Effect of Structure, Hydrophobicity, Amphipathicity and Charge on Antimicrobial Peptide Activity and Selectivity

Antimicrobial Peptide Structure

Modification of certain predominant features of AMPs (amino acid length, hydrophobicity, charge and amphipathicity) can lead to changes in their activity. An in-silico study of 100,000 9-mer peptides also indicated that AMP structure impacts its antimicrobial activity (Cherkasov et al., 2009). From this virtual library, 200 peptides were tested in vitro against Pseudomonas aeruginosa. Interestingly, this showed that peptides with very similar hydrophobicity, amphipathicity and charge, had varying antibacterial activity towards P. aeruginosa. The two lead compounds KRWWKWIRW and KRWWKWWRR had high antibacterial activity whereas AIRRWRIRK and WVRFVYRYW were virtually inactive while being considered to have similar amino acid composition to the lead compounds by the authors. It was suggested that the order of amino acids within the sequence affects antimicrobial activity and that this change in activity is likely due to the different final structures formed by these peptides. Unfortunately, the study did not determine the structure of these compounds, so it is unclear whether the increased activity was due to the final structures formed or due to other aspects such as overall charge and hydrophobicity. As many naturally occurring AMPs form α-helices or β-sheets and these structures have different impacts on AMP activity, the conclusion that the order of the amino acid sequence would affect this is not surprising. Non-covalent interactions between residues within a sequence determine what secondary structures can be formed. As such, disrupting or changing a specific sequence can alter their possible interactions, and hence formation of an α-helix or β-sheet.

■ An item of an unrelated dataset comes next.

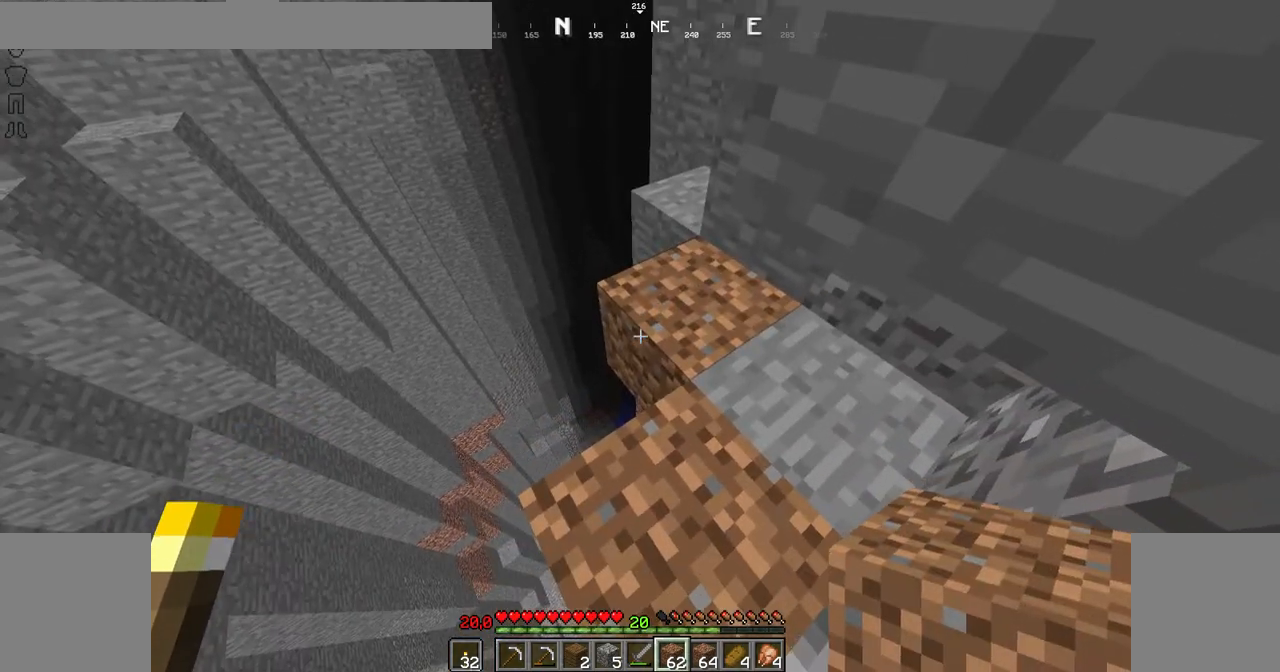
{"keys": ["shift"], "mouse": [], "events": [[301, "mouse_right", "down"], [401, "mouse_right", "up"]]}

The largest and most well studied group of AMPs are those that form α-helices and many β-sheet AMPs have been discovered in animals and plants (Hancock and Lehrer, 1998; Koehbach and Craik, 2019). Both α-helical and β-sheet AMPs are believed to exert their activity via membrane disruption but have been shown to have differing specificities. In general, the propensity to form an α-helix results in more potent activity whilst many β-sheet peptides are stabilised by disulfide bonds and their activity correlated to their amphipathicity. For example, two peptides derived from PGLa (all peptide sequences found in Supplementary Appendix A) shared similar hydrophobicity and the same charge but differed in their secondary structure (Blazyk et al., 2001; Jin et al., 2005). One adopted an α-helix ((KIAGKIA)₃-NH₂) whilst the other formed a β-sheet ((KIGAKI)₃-NH₂). Both these peptides had similar antibacterial activity, however the β-sheet was not haemolytic and the α-helical structure better at inducing leakage in E. coli cells. This similarity in antibacterial activity but difference in haemolytic activity and membrane leakage indicate differences in the mode of action of these two structures.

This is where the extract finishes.